▸ **RAW RECORDS**:
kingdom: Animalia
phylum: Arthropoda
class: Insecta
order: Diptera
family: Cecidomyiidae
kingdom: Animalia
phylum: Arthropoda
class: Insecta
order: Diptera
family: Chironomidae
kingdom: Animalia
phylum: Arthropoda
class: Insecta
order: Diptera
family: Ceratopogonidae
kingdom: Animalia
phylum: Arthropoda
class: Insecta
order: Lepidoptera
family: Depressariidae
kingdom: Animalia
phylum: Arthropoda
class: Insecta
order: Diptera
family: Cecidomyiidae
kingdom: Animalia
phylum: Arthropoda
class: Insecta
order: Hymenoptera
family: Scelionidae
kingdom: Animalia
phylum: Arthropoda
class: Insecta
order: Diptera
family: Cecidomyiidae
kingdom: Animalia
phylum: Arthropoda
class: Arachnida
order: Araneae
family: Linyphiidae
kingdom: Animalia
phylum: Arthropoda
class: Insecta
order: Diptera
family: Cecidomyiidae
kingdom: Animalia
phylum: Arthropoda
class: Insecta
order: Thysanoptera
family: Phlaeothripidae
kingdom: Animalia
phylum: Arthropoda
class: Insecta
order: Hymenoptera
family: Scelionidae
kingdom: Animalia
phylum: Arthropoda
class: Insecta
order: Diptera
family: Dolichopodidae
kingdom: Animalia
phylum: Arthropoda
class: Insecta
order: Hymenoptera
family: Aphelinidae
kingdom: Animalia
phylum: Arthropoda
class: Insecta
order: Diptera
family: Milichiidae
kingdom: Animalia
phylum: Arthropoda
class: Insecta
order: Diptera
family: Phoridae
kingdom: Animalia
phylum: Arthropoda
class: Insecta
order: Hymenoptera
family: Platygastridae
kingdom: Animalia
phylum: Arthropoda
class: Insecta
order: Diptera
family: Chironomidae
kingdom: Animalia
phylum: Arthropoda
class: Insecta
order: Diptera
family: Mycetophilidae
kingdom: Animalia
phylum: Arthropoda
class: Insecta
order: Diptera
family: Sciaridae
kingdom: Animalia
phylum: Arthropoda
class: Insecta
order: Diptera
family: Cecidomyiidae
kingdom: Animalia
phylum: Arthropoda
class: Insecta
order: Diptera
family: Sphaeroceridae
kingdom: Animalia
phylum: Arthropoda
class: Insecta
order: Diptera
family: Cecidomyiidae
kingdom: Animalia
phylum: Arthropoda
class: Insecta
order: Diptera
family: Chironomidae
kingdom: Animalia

▸ **WHAT IS BEING ASKED**: Please retype every line above, keeping each one unchanged and in the same order.

▸ **SOLUTION TO THE EXERCISE**:
kingdom: Animalia
phylum: Arthropoda
class: Insecta
order: Diptera
family: Cecidomyiidae
kingdom: Animalia
phylum: Arthropoda
class: Insecta
order: Diptera
family: Chironomidae
kingdom: Animalia
phylum: Arthropoda
class: Insecta
order: Diptera
family: Ceratopogonidae
kingdom: Animalia
phylum: Arthropoda
class: Insecta
order: Lepidoptera
family: Depressariidae
kingdom: Animalia
phylum: Arthropoda
class: Insecta
order: Diptera
family: Cecidomyiidae
kingdom: Animalia
phylum: Arthropoda
class: Insecta
order: Hymenoptera
family: Scelionidae
kingdom: Animalia
phylum: Arthropoda
class: Insecta
order: Diptera
family: Cecidomyiidae
kingdom: Animalia
phylum: Arthropoda
class: Arachnida
order: Araneae
family: Linyphiidae
kingdom: Animalia
phylum: Arthropoda
class: Insecta
order: Diptera
family: Cecidomyiidae
kingdom: Animalia
phylum: Arthropoda
class: Insecta
order: Thysanoptera
family: Phlaeothripidae
kingdom: Animalia
phylum: Arthropoda
class: Insecta
order: Hymenoptera
family: Scelionidae
kingdom: Animalia
phylum: Arthropoda
class: Insecta
order: Diptera
family: Dolichopodidae
kingdom: Animalia
phylum: Arthropoda
class: Insecta
order: Hymenoptera
family: Aphelinidae
kingdom: Animalia
phylum: Arthropoda
class: Insecta
order: Diptera
family: Milichiidae
kingdom: Animalia
phylum: Arthropoda
class: Insecta
order: Diptera
family: Phoridae
kingdom: Animalia
phylum: Arthropoda
class: Insecta
order: Hymenoptera
family: Platygastridae
kingdom: Animalia
phylum: Arthropoda
class: Insecta
order: Diptera
family: Chironomidae
kingdom: Animalia
phylum: Arthropoda
class: Insecta
order: Diptera
family: Mycetophilidae
kingdom: Animalia
phylum: Arthropoda
class: Insecta
order: Diptera
family: Sciaridae
kingdom: Animalia
phylum: Arthropoda
class: Insecta
order: Diptera
family: Cecidomyiidae
kingdom: Animalia
phylum: Arthropoda
class: Insecta
order: Diptera
family: Sphaeroceridae
kingdom: Animalia
phylum: Arthropoda
class: Insecta
order: Diptera
family: Cecidomyiidae
kingdom: Animalia
phylum: Arthropoda
class: Insecta
order: Diptera
family: Chironomidae
kingdom: Animalia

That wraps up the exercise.